Lyft snapped up a shared ride startup, Hitch, to bolster its taxi services with cheaper rides to compete with Uber.

The popular ride-sharing service, Lyft,  is making its next strategic move in challenging its rivals in the growing ridesharing industry. In an official company blog post  Monday, Lyft said that it had acquired ride-sharing startup Hitch in a bid to bolster its Lyft Line service, the company's newly launched car-pooling service. The acquisition is suitable for Lyft as Hitch has expertise in simplifying ride-sharing by splitting fares.

Hitch is backed by a two-member team originally from Israel. It was launched in 2013. It started out as an aggregator for all three major ride-sharing services, including Lyft, Uber and SideCar to make it simpler for users to look for a ride without skipping apps. According to the Lyft blog, the acquisition will help the company expand its presence in more cities across the country. As a part of the deal, Hitch will no longer be operational as an independent app and the current Hitch drivers will be moved to the Lyft community.

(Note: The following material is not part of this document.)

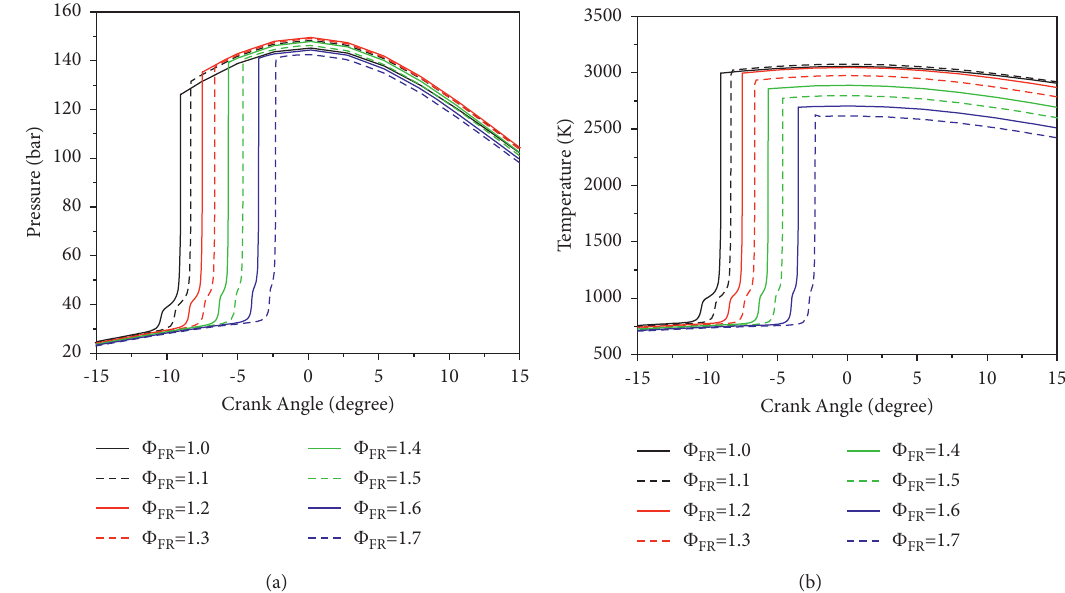
Figure 2: Pressure and temperature profiles of the reforming cylinder at different n-heptane equivalence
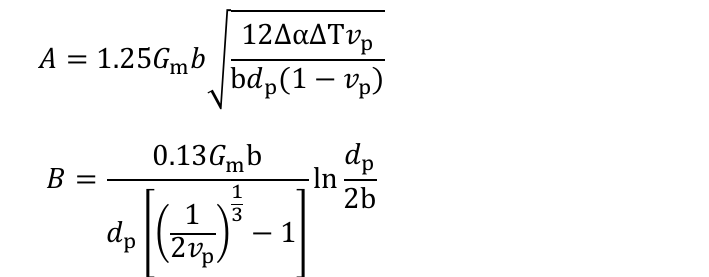
Figure 1. Effect of strengthening contributions and total resulting strengthening increment calculated by Equation (10) for a 2 wt.% Al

"The Lyft team deeply shares our vision for collaborative transportation," Hitch co-founders Snir Kodesh and Noam Szpiro, wrote in the company's blog post. "They also value the impact and significance of community in making this dream a reality. Lyft is a perfect complement and together, we look forward to continuing to innovate in the transportation field. We're only at the cusp of this movement with ridesharing, and we can't wait to keep pushing the frontier."

The financial details of the deal were not disclosed.

Lyft Line is currently in its initial stages and is available for users in San Francisco. The company has plans to expand to Los Angeles soon. Ironically, Hitch also operates in San Francisco, which can help Lyft in building its portfolio before expanding to other cities, Business Insider reports.

The competition is intense for Lyft as its biggest rival Uber also offers a similar carpooling service called UberPool and Sidecar offers Shared Rides.

"The idea of shared rides is very simple, but in order to make it work really well at scale in an automated fashion, there's a lot of product details and engineering challenges that you have to get right," Chris Lambert, CTO at Lyft, told Mashable, hoping the new acquisition helps achieve that. "The goal is more markets and the goal is more adoption and the goal is more efficiency."